SECTION 7.           Amendments.

 

Neither this Warrant nor any term hereof may be changed, waived, discharged or terminated without the prior written consent of holder of a majority of the Warrants outstanding; provided, however, that no such amendment shall, without the prior written consent of the Holder of this Warrant, (i) shorten the Expiration Date of this Warrant, (ii) reduce the amount of Warrant Shares issuable upon exercise of this Warrant (except in accordance with Section 3), (iii) increase the Exercise Price (except in accordance with Section 3) or (iv) amend any provision of this Section 7. Any amendment effected pursuant to this Section 7 shall be binding upon the Holder of this Warrant.

 

SECTION 8.           Governing Law.

 

This Warrant shall be governed by the internal law, and not the law of conflicts, of the State of

Colorado.

 

SECTION 9.           Notices.

 

All notices and other communications required or permitted hereunder shall be in writing and shall be effectively given: (i) upon personal delivery to the party to be notified, (ii) when sent by confirmed facsimile (if sent during normal business hours of the recipient) and, if not sent during normal business hours, then on the next business day, (iii) five (5) business days after having been sent by registered or certified mail, return receipt requested, postage prepaid, or (iv) two (2) days after deposit with a nationally recognized overnight courier, specifying next day delivery, witl1 written verification of receipt. Such notices and other communications shall be sent (a) to the Company at Enerpulse, Inc. 2301 Yale Blvd.
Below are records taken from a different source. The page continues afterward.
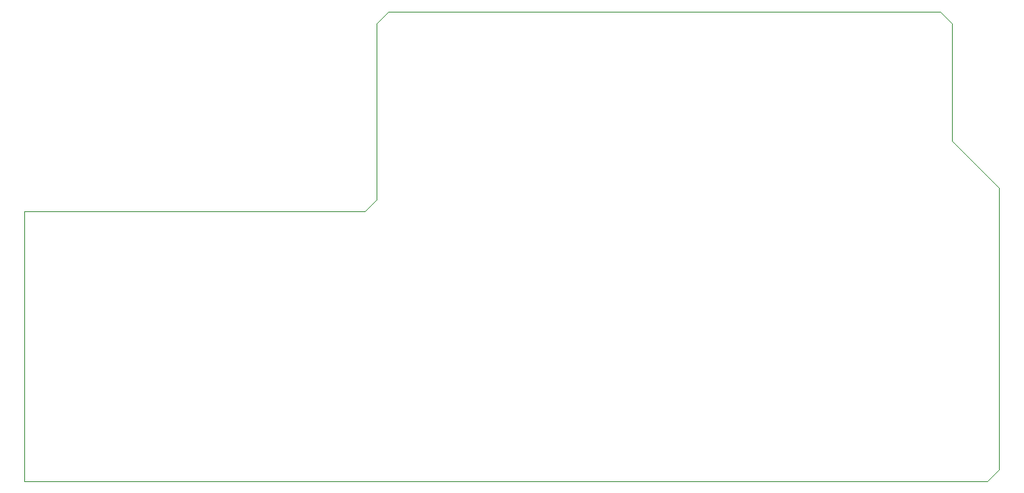
<source format=gm1>
G04 #@! TF.GenerationSoftware,KiCad,Pcbnew,(5.1.2-1)-1*
G04 #@! TF.CreationDate,2019-05-16T23:23:02+01:00*
G04 #@! TF.ProjectId,SRAM Board,5352414d-2042-46f6-9172-642e6b696361,rev?*
G04 #@! TF.SameCoordinates,Original*
G04 #@! TF.FileFunction,Profile,NP*
%FSLAX46Y46*%
G04 Gerber Fmt 4.6, Leading zero omitted, Abs format (unit mm)*
G04 Created by KiCad (PCBNEW (5.1.2-1)-1) date 2019-05-16 23:23:02*
%MOMM*%
%LPD*%
G04 APERTURE LIST*
%ADD10C,0.050000*%
G04 APERTURE END LIST*
D10*
X179070000Y-50800000D02*
X180340000Y-49530000D01*
X179070000Y-69850000D02*
X179070000Y-50800000D01*
X240030000Y-49530000D02*
X180340000Y-49530000D01*
X241300000Y-50800000D02*
X240030000Y-49530000D01*
X241300000Y-63500000D02*
X241300000Y-50800000D01*
X246380000Y-68580000D02*
X241300000Y-63500000D01*
X246380000Y-71120000D02*
X246380000Y-68580000D01*
X245110000Y-100330000D02*
X140970000Y-100330000D01*
X246380000Y-99060000D02*
X245110000Y-100330000D01*
X246380000Y-71120000D02*
X246380000Y-99060000D01*
X177800000Y-71120000D02*
X179070000Y-69850000D01*
X140970000Y-71120000D02*
X177800000Y-71120000D01*
X140970000Y-100330000D02*
X140970000Y-71120000D01*
M02*

</source>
SE Unit A6, Albuquerque, NM 87106; and (b) to the Holder at the address for such Holder set forth in the Purchase Agreement pursuant to which this Warrant was issued or such other address designated by the Holder to the Company in writing.

 

 

IN WITNESS WHEREOF, Enerpulse, Inc. has caused this Warrant to be executed by its officer thereunto duly authorized.

 

 

Enerpulse, Inc.

 

 

 

By:_______________________________________
Louis Camilli, President

 

 

 
 

 

 

PURCHASE FORM

 

 

Dated           ________________, ___________________

 

____ (check if applicable) The undersigned hereby irrevocably elects to exercise its rights pursuant to this Warrant to the extent of purchasing _________ shares of Series A Preferred Stock. par value $0.001 per share (''Series A Preferred Stock''), of Enerpulse, Inc., a Delaware corporation, and hereby makes payment of $____________, in cash, in payment of the exercise price thereof.

 

____(check if applicable) The undersigned hereby irrevocably elects to exercise its rights pursuant to this Warrant to the extent of purchasing _______ shares of Series A Preferred Stock and hereby authorizes you to cancel ______ of such shares without issuance to the undersigned as a "cashless" payment of the exercise price of this Warrant.

 

 


 

 

INSTRUCTIONS FOR REGISTRATION OF STOCK

 

Name _____________________________________________

(Please typewrite or print in block letters)

 

 

Address____________________________________________

 

Signature __________________________________________

 

 
 

 

ASSIGNMENT FORM

 

 

FOR VALUE RECEIVED, _______________________hereby sells, assigns and transfers unto

 

Name_________________________________________________________________

(Please typewrite or print in block letters)

 

Address_______________________________________________________________

 

the right to purchase Series A Preferred Stock, par value $0.001 per share, of Enerpulse, Inc., a Delaware corporation (the "Company"), represented by this warrant to the extent of ______________ shares a s to which such right is exercisable and does hereby irrevocably constitute and appoint as Attorney, to transfer the same on the books of the Company with full power of substitution in the premises.